When an occlusion by embolic material of a normal cerebral artery occurs speed of response is essential for the outcome. A major determinant of the outcome is the presence of collateral flow from another vascular territory to the ischaemic parenchyma. Whether or not there is collateral flow, cerebral blood flow needs to be increased on a global basis as well as measures taken to decrease coagulability. We feel that increased cardiac output induced hypertension, haemodilution and anticoagulation with Dextran may be beneficial. ABP should be raised by the administration not only of crystalloids, but also of pressure drugs such as ephedrine, which acts mainly on the venous compartment

Spasm in the major arteries of the neck needs to be treated promptly.

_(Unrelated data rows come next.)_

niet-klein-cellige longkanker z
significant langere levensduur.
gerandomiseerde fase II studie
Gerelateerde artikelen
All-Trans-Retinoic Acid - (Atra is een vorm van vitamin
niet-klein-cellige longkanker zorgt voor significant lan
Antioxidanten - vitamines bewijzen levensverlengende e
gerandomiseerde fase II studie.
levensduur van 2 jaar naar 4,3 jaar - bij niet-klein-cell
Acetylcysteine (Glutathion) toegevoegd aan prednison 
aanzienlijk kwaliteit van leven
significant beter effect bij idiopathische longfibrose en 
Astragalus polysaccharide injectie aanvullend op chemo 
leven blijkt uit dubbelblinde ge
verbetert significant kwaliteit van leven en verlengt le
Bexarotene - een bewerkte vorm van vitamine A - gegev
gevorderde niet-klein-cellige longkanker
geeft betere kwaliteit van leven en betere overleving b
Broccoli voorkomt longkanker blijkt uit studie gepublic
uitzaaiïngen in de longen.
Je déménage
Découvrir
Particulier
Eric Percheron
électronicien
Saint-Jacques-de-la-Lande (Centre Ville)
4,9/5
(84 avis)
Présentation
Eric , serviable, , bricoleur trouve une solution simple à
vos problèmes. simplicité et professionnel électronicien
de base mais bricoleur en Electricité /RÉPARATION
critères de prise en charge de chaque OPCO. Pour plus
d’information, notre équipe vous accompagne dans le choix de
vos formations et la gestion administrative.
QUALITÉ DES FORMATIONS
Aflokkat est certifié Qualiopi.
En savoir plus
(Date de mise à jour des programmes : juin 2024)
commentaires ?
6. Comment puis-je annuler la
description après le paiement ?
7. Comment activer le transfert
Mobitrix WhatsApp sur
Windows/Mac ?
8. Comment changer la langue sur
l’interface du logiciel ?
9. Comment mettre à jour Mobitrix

This is often done by the administration of vasodilators such as nitro-glycerine directly into the artery itself through the guiding catheter. Haemodilution with crystalloids as ,well as enhanced cardiac output by the administration of C02, in itself a vasodilator, into the patient's breathing circuit should also help in improving CBF.

CONCLUSION

Endovascular treatment of a cerebral AVM is a great challenge to the interventionist and his team. The substantial risk of morbidity and mortality of the procedure must be judged in the light of the great risk of mortality of the AVM itself if left untreated. Since an AVM is not always suited for surgical removal due to its location and radiosurgery may not be possible due to its size, endovascular treatment may be the patient's best chance for recovery. The anaesthetist has an important role in making the endovascular treatment successful by not only keeping the patient still and comfortable for a long period of time, but also by optimising flow conditions for an accurate positioning of the microcatheter as well as controlling CBF and ABP for the deposit of a perfect cast into the nidus. Apart from removing the responsibility of the interventionist for monitoring of cardiovascular and cerebral parameters during the procedure, the anaesthetist will be able to optimise cerebral resuscitation if disaster strikes. Endovascular treatment of cerebral AVMs offers a new challenge to the anaesthetist where his/her participation as a clinical physiologist is of importance for a safe procedure and an optimal outcome.